Men’s Modern Pentathlon has been a part of the Games since 1912 with the women’s event being added fairly recently at the Sydney Games. Modern Pentathlon’s eclectic mix of events all take place on one day meaning the competitors have to quickly adapt from sport to sport with little time to draw breath. Much like the Decathlon and Heptathlon athletes are vying for points rather than trying to beat their direct opponents, until the final event where the first to cross the line wins gold.
Fencing: The event gets underway with Fencing, which takes the form of a round robin tournament where each competitor ‘duels’ against every other competitor in one minute rounds. Top Pentathletes will be looking to win at least 75% of their duels.

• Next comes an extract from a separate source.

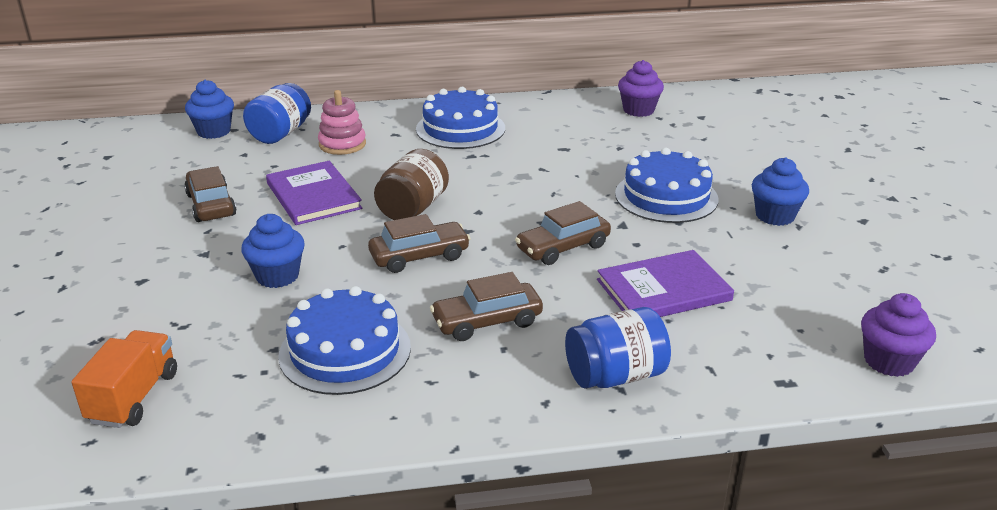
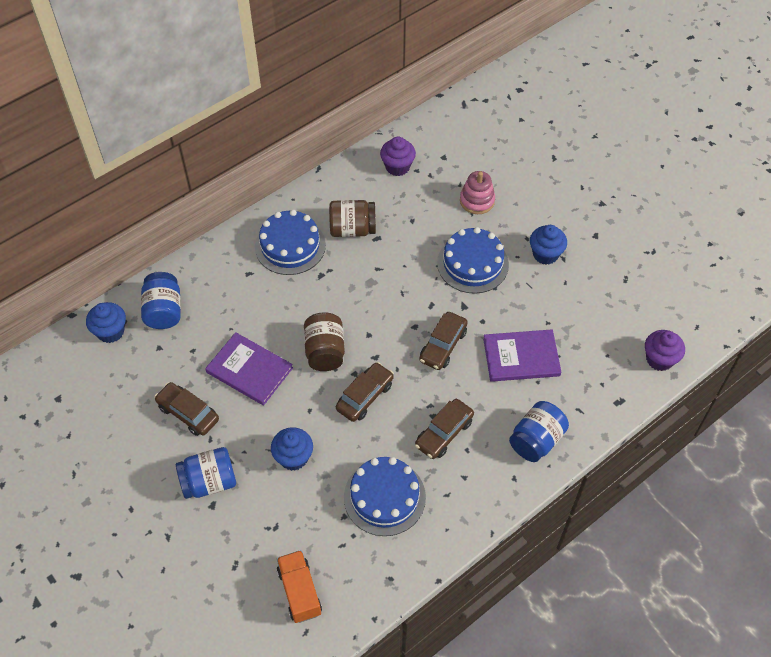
camera: 30 degrees left, 25 degrees up
(163, 261) = (209, 482): none -> blue jar
(342, 144) = (221, 303): pink stacking toy -> pink stacking toy (477, 201)
(542, 136) = (352, 229): none -> brown jar
(663, 290) = (521, 357): purple book -> purple book turned 45 degrees clockwise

Swimming: Next up, the athletes head to the pool and do a 200m freestyle race, with 2 minutes 30 being the standard time. Points are then awarded, and taken away, for times below and over that time.
Showjumping: After that challenging swim the Pentathletes take on the Showjumping section of the event, where they have to negotiate 15 obstacles with a horse they have met 20 minutes previously- pretty tough!
Running and shooting (not at the same time!): The final section combines running and shooting, and sees the competitors starting in order of points scored with a handicap of one second for every 4 points they are behind the leader. The Pentathletes have to run to the shooting range, successfully hit 5 targets in 70 seconds and then run 1km, they repeat this 3 times and then cross the finish line- quite a day!
Obviously, given the range and types of sports that make up Modern Pentathlon, it is a little harder than other sports to get into but there are ways round that! The range of sports may seem intimidating but as PentathlonGB point out that most of their elite athletes came from single sport events, so it can easily be done. For more information on how to get started PentathlonGB offer a great FAQ guide here.
Team GB has historically performed very well in the event (4 medals in 3 games) and go into London with a strong chance of medalling in both the women’s and men’s discipline. The men have world number 5 Nick Woodbridge and European silver medalist, and the Women’s team is headed up by European championships bronze medalist, Samantha Murray. The Modern Pentathlon will take place on the 11th August and takes in 3 different venues; the Aquatics centre, the Copper box and finally the Greenwich park. If the sound of this has tickled your fancy there are still tickets available here. In more good news for those who are intrigued by the sport PentathalonGB, in association with BT are running a ‘come and try it’ event in London during the games, more info here.
Olympic small talk Fact: The original Pentathlon which took place in ancient Greece included stadion foot race (nude running!), wrestling, long jump, javelin, and discus.